Axel Freed (Caan) is a literature professor, engaging and popular with his students. He is also an out-of-control gambling addict. At the start of the film, he has a spectacularly bad night at the craps tables, enough for affable bookie Hips (Sorvino) to be concerned. He goes to his doctor's mother (Brookes) for help, and she reluctantly fronts him enough money to get out of trouble. He takes his girlfriend Billie (Hutton) to Las Vegas to build on his fortune. After what initially seems to be a hot night for him, his luck goes bad again and he once more lacks the money to pay off his debt. While he hopes that his grandfather (Morris Carnovsky) will bail him out, the chief loan shark (Vic Tayback) informs him that the old man has already refused. That leaves him with basketball star Spencer (Carl W. Crudup) as his last hope.

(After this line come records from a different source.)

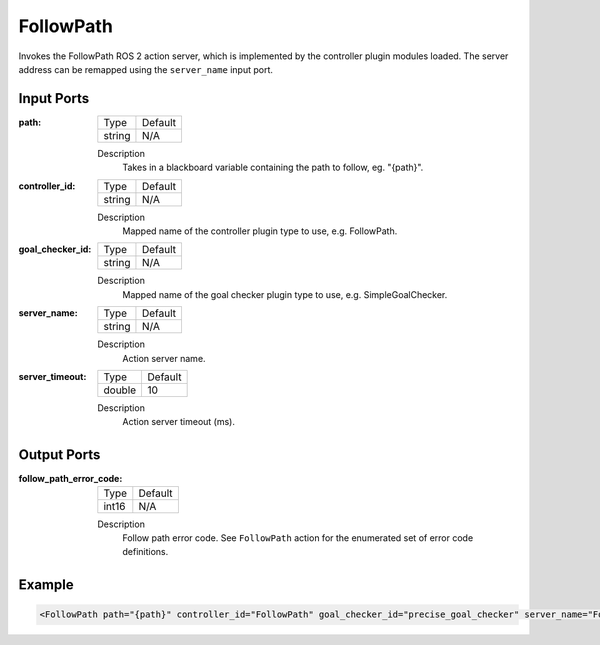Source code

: .. _bt_follow_path_action:

FollowPath
==========

Invokes the FollowPath ROS 2 action server, which is implemented by the controller plugin modules loaded. 
The server address can be remapped using the ``server_name`` input port.

Input Ports
-----------

:path:

  ====== =======
  Type   Default
  ------ -------
  string N/A  
  ====== =======

  Description
    	Takes in a blackboard variable containing the path to follow, eg. "{path}".

:controller_id:

  ====== =======
  Type   Default
  ------ -------
  string N/A  
  ====== =======

  Description
    	Mapped name of the controller plugin type to use, e.g. FollowPath.

:goal_checker_id:

  ====== =======
  Type   Default
  ------ -------
  string N/A  
  ====== =======

  Description
    	Mapped name of the goal checker plugin type to use, e.g. SimpleGoalChecker.

:server_name:

  ====== =======
  Type   Default
  ------ -------
  string N/A  
  ====== =======

  Description
    	Action server name.


:server_timeout:

  ============== =======
  Type           Default
  -------------- -------
  double         10  
  ============== =======

  Description
    	Action server timeout (ms).


Output Ports
------------

:follow_path_error_code:

  ============== =======
  Type           Default
  -------------- -------
  int16          N/A  
  ============== =======

  Description
    	Follow path error code. See ``FollowPath`` action for the enumerated set of error code definitions.

Example
-------

.. code-block:: xml

    <FollowPath path="{path}" controller_id="FollowPath" goal_checker_id="precise_goal_checker" server_name="FollowPath" server_timeout="10"/>
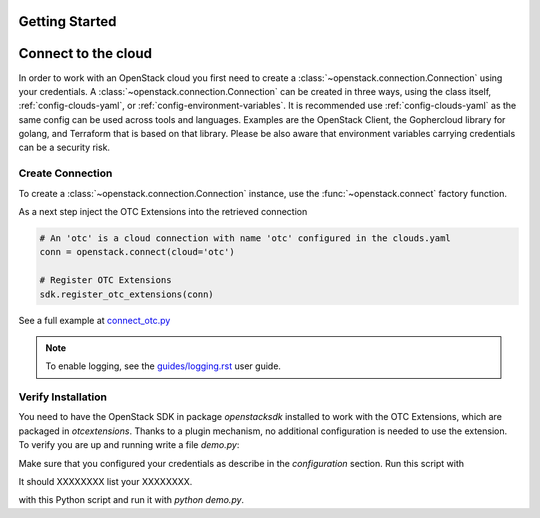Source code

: Getting Started
===============

Connect to the cloud
====================

In order to work with an OpenStack cloud you first need to create a
:class:`~openstack.connection.Connection` using your credentials. A
:class:`~openstack.connection.Connection` can be created in three
ways, using the class itself, :ref:`config-clouds-yaml`, or
:ref:`config-environment-variables`. It is recommended use
:ref:`config-clouds-yaml` as the same config can be used across tools
and languages. Examples are the OpenStack Client, the Gophercloud
library for golang, and Terraform that is based on that
library. Please be also aware that environment variables carrying
credentials can be a security risk.

Create Connection
-----------------

To create a :class:`~openstack.connection.Connection` instance, use the
:func:`~openstack.connect` factory function.

As a next step inject the OTC Extensions into the retrieved connection

.. code-block:: python

   # An 'otc' is a cloud connection with name 'otc' configured in the clouds.yaml
   conn = openstack.connect(cloud='otc')

   # Register OTC Extensions
   sdk.register_otc_extensions(conn)

See a full example at `connect_otc.py <examples/connect_otc.py>`_

.. note:: To enable logging, see the `<guides/logging.rst>`_ user guide.

Verify Installation
-------------------

You need to have the OpenStack SDK in package `openstacksdk` installed
to work with the OTC Extensions, which are packaged in
`otcextensions`. Thanks to a plugin mechanism, no additional
configuration is needed to use the extension. To verify you are up and
running write a file `demo.py`:

.. code-block: python

    import openstack as mycloud

    conn = mycloud.connect("otc")
    conn.jjjjj.flavors()
    
Make sure that you configured your credentials as describe in the
`configuration` section. Run this script with

.. code-block: bash
    $ python demo.py

It should XXXXXXXX list your XXXXXXXX.

    
with this Python script and run it with
`python demo.py`.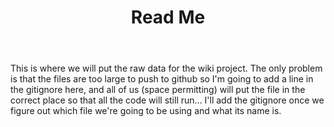 #+TITLE: Read Me

This is where we will put the raw data for the wiki project. The only problem is that the files are too large to push to github so I'm going to add a line in the gitignore here, and all of us (space permitting) will put the file in the correct place so that all the code will still run... I'll add the gitignore once we figure out which file we're going to be using and what its name is.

Toback’s screenplay is officially original but bears resemblance to a story of the same name by Fyodor Dostoevsky, and Dostoevsky’s work is discussed in Axel’s class.


Tropes present in The Gambler:

  • All Girls Want Bad Boys: Billie is clearly attracted to Axel’s spontaneous, dangerous nature. He pushes her past the line, though.
  • Born in the Wrong Century: A speech Axel gives at his grandfather’s birthday party suggests that he’s actually envious of the hardships the older man faced coming up in the world.
  • Closet Shuffle: The guy Carmine goes to collect from hides in the closet while his wife tells Carmine that he’s out of town.
  • Facial Horror: Axel picks a fight with a pimp and the hooker he’s with slashes his face to defend said pimp. Axel actually looks happy about this once he escapes.
  • Faux Affably Evil: While Hips is as nice a guy as you can be when your job is shaking money out of gamblers, enforcer Carmine (Burt Young) acts friendly but clearly enjoys hurting people on behalf of his employer, and he drags Axel along to get a look at what he can expect.
  • The Gambling Addict: Axel is a very self-aware version, even telling Hips that he knows gamblers like him actually want to lose.
  • Gratuitous Italian: Hips drops Italian into his collection calls because he knows his marks don’t speak it and it make him sound more intimidating.
  • Hope Spot: Axel goes to bed in Vegas thinking he’s won big in a Harvard-Brown basketball game. As it turns out Brown totally turned things around after halftime.
  • Loan Shark: Whom Axel ultimately owes money to. A lot of it.
  • Throwing the Fight: Downplayed Trope. One lets Axel off the hook in exchange for bribing Spencer to shave enough points in a game so that his team doesn’t beat the spread. It barely works, as the coach takes him out of the game when he starts missing.